Dataset below:
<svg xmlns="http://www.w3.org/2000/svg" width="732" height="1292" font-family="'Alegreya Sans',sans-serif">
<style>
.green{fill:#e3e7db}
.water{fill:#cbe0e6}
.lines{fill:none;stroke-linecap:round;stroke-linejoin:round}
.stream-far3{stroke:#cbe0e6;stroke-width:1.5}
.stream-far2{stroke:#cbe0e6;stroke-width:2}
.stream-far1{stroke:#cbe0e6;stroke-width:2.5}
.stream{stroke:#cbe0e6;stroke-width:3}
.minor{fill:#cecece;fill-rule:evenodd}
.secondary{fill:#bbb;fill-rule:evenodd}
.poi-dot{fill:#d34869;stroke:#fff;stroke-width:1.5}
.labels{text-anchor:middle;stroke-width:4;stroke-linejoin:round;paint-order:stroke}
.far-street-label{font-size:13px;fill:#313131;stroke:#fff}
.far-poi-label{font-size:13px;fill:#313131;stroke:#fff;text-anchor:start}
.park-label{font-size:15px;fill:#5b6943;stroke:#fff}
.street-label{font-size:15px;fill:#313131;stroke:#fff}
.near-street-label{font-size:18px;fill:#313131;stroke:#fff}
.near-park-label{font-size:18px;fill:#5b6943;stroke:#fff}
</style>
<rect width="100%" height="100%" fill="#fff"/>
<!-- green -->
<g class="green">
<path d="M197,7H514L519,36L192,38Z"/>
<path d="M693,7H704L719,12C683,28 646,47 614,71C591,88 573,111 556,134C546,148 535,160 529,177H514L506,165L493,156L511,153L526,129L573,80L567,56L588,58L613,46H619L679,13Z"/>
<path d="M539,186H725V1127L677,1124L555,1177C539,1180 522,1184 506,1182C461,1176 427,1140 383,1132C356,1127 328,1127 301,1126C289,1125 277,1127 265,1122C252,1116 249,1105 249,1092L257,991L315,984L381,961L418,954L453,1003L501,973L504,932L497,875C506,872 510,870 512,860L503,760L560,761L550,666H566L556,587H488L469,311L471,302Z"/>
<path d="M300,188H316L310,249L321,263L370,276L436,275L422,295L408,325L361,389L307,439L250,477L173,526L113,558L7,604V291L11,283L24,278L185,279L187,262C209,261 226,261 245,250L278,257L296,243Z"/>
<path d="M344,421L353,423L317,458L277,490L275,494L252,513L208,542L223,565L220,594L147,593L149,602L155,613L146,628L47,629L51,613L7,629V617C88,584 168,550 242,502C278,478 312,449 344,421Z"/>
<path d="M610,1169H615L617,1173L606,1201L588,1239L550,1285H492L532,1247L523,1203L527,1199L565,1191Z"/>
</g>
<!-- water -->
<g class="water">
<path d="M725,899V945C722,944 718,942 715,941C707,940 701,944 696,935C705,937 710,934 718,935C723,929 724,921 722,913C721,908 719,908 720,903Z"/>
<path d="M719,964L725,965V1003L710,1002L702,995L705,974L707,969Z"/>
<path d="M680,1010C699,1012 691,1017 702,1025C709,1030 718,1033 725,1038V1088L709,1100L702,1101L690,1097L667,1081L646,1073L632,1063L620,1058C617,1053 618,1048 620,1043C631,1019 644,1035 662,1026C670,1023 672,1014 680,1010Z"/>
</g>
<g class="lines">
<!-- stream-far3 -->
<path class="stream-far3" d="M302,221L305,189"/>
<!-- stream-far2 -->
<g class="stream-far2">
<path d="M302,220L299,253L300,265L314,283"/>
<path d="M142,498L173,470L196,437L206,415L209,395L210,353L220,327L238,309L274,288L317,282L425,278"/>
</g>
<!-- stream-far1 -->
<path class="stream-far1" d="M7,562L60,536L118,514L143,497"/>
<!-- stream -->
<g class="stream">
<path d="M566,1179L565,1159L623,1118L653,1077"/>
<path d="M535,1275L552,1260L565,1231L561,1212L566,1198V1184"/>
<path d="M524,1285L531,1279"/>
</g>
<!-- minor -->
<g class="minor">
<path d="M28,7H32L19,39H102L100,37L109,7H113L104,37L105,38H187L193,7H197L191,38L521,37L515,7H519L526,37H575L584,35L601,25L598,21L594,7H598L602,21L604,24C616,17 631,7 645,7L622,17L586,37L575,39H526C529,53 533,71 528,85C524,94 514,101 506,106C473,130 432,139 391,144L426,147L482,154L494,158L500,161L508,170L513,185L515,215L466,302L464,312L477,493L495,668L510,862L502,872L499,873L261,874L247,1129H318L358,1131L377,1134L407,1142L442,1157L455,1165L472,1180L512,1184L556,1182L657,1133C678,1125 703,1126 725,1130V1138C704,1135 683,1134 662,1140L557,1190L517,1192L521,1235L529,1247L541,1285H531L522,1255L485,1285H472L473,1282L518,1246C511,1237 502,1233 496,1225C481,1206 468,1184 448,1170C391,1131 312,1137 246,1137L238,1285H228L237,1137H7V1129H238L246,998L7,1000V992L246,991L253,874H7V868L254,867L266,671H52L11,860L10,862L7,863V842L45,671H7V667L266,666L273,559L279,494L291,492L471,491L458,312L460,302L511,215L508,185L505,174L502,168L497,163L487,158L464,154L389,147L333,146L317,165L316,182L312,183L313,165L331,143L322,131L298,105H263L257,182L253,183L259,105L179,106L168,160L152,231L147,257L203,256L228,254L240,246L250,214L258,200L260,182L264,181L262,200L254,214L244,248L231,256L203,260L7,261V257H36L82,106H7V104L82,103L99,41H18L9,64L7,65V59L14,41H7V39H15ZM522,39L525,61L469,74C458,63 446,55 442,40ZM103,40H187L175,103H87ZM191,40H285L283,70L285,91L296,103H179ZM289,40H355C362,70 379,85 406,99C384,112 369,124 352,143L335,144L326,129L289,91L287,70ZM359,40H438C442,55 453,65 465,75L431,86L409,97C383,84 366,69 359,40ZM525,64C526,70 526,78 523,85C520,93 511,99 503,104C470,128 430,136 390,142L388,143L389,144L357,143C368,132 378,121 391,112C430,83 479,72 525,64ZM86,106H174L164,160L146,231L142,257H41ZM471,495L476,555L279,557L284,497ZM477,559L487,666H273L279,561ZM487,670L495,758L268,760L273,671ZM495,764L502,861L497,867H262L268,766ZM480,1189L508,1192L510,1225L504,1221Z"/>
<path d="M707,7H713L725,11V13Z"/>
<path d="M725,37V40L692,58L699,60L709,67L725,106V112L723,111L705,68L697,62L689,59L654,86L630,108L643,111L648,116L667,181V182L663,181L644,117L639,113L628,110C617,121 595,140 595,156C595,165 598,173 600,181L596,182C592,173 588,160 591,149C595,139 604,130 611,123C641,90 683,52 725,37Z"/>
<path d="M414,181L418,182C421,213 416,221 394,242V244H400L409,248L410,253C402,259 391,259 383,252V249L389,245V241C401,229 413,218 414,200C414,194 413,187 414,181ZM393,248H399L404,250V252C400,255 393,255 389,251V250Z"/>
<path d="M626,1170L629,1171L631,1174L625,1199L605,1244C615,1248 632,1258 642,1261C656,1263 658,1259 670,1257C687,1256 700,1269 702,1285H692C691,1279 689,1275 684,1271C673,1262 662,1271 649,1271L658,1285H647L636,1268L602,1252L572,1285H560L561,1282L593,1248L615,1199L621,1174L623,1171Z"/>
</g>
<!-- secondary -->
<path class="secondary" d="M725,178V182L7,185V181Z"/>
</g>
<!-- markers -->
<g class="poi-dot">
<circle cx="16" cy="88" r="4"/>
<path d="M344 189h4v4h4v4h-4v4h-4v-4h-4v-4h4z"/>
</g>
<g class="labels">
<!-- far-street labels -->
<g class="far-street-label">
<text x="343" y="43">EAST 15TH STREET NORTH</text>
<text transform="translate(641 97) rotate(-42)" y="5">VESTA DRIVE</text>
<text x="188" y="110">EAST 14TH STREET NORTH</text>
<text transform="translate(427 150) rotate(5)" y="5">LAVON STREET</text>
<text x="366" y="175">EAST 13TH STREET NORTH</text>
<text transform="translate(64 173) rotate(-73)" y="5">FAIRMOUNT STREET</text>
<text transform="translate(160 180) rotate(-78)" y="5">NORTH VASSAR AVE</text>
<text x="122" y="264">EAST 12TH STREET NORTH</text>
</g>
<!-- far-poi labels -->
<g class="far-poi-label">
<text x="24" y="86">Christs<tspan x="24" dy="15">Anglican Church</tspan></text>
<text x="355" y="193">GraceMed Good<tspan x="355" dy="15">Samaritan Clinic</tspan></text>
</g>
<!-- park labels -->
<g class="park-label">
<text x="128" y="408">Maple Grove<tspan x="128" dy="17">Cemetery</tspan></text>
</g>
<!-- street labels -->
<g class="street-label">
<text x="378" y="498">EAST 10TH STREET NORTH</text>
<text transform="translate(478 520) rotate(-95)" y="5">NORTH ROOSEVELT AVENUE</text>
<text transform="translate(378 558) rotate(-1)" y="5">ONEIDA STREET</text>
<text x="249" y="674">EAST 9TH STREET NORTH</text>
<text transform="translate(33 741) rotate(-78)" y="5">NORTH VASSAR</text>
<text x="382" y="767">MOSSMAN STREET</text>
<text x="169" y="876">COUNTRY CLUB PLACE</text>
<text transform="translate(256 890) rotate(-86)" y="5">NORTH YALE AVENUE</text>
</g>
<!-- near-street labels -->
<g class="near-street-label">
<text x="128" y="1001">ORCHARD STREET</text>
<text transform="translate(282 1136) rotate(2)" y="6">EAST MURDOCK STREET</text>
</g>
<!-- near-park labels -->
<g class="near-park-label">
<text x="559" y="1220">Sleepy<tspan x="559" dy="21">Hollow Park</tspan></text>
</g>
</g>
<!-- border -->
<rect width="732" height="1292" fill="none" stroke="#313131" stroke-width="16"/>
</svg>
End of Dataset.
**Work to complete**
Using the records given above, list every line that includes the word "rule".

**Output of the exercise**
.minor{fill:#cecece;fill-rule:evenodd}
.secondary{fill:#bbb;fill-rule:evenodd}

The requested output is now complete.